Wie bereits in einem Beitrag ausgeführt (botaniktrommel.de/in-der-not-besinnt-sich-der-mensch-auf-die-natur/), entdeckt der Mensch in Notzeiten oft Naturerzeugnisse, die er vorher nicht beachtet oder gar geschmäht hat. So wurden während des Ersten Weltkriegs auch Lupinen (regional Wolfs-, Heide- oder Wilde Bohne) vermehrt zu Nahrungsmitteln (und vielem anderen mehr) verabeitet.
Was man aus diesem Hülsenfrüchtler herstellen kann, sah man im Oktober 1918 in Hamburg beim Lupinenfestessen der „Vereinigung für angewandte Botanik“, die auf ihrer Tagung auf einem Tuch aus Lupinenfasern eine Lupinensuppe, in Lupinenöl gebratene und mit Lupinenextrakt gewürzte Lupinen-Beefsteaks, Lupinenmargarine, Käse aus Lupineneiweiß sowie Lupinenschnaps und Lupinenkaffee auftischte. Beim Toilettengang konnten die Teilnehmer Lupinenseife und Handtücher aus Lupinenfasern benutzen. Für Korrespondenzen stand Briefpapier aus Lupinenstroh zur Verfügung, die Gummierung der Umschläge war mit einem Lupinenklebstoff versehen.

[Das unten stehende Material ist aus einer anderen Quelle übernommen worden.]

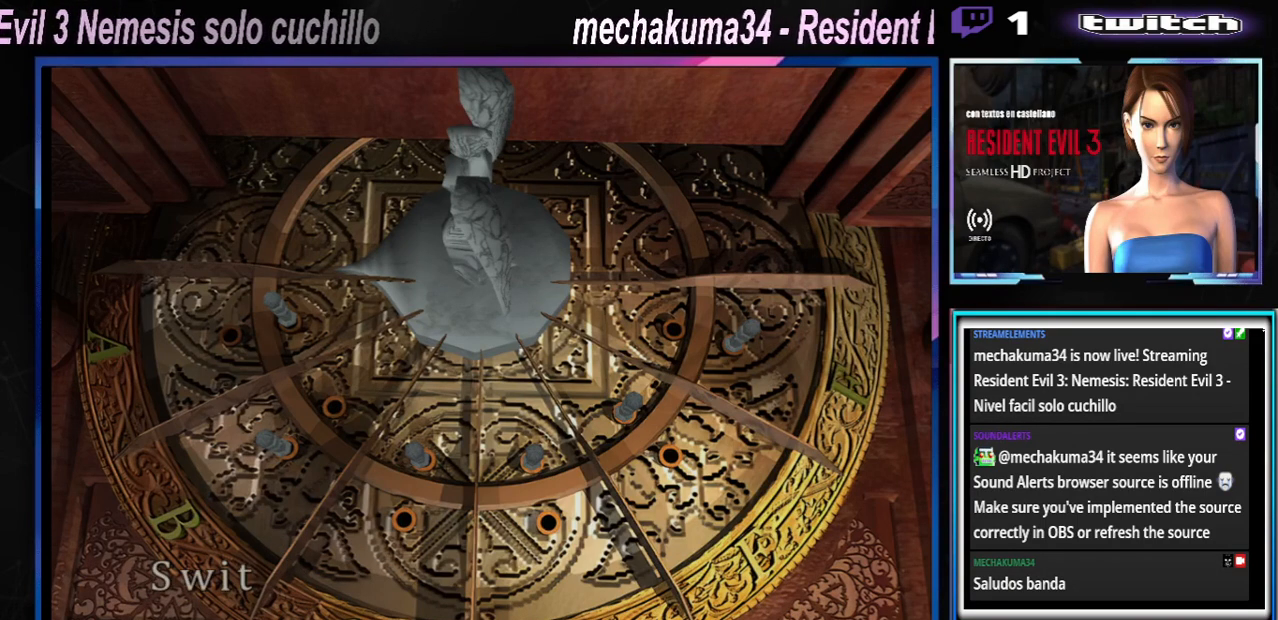
{"buttons": ["A"], "left_stick": "center", "events": [[100, "A", "down"]]}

Der züchterische Weg der Lupine, der auf einer Neukombination von Genen beruhte, war lang und die Forschung eine Sisyphusarbeit, da viele Auslese- und Kreuzungsschritte notwendig waren. Ein Blick in die Geschichte: Die ersten ernstlichen Einbürgerungsversuche für Weiße Lupinen in Deutschland liegen in den achtziger Jahren des 18. Jahrhunderts, als Friedrich II. von Preußen („Friedrich der Große“ alias „Der alte Fritz“) wiederholt aus Italien Lupinen in sein Reich einführen ließ. Im Preußischen Staatsarchiv liegen aus jener Zeit einige Aufzeichnungen über den Lupinenanbau vor:
„Die Lupins werden demnächst eingepflügt und die Lucerne darin gesät, damit künstliche Wiesen daraus werden.“
Aufgrund ihrer Fähigkeit, auch auf sandigen, nährstoffarmen Böden zu gedeihen, war die goldgelb blühende Lupine (Lupinus luteus) als Vorfrucht sehr gut geeignet. Sie lieferte im Vergleich zu anderen Futterpflanzen auf kargem Grund noch ansehnliche Erträge – nicht von ungefähr wurde sie im Volksmund „Gold des Sandes“ genannt.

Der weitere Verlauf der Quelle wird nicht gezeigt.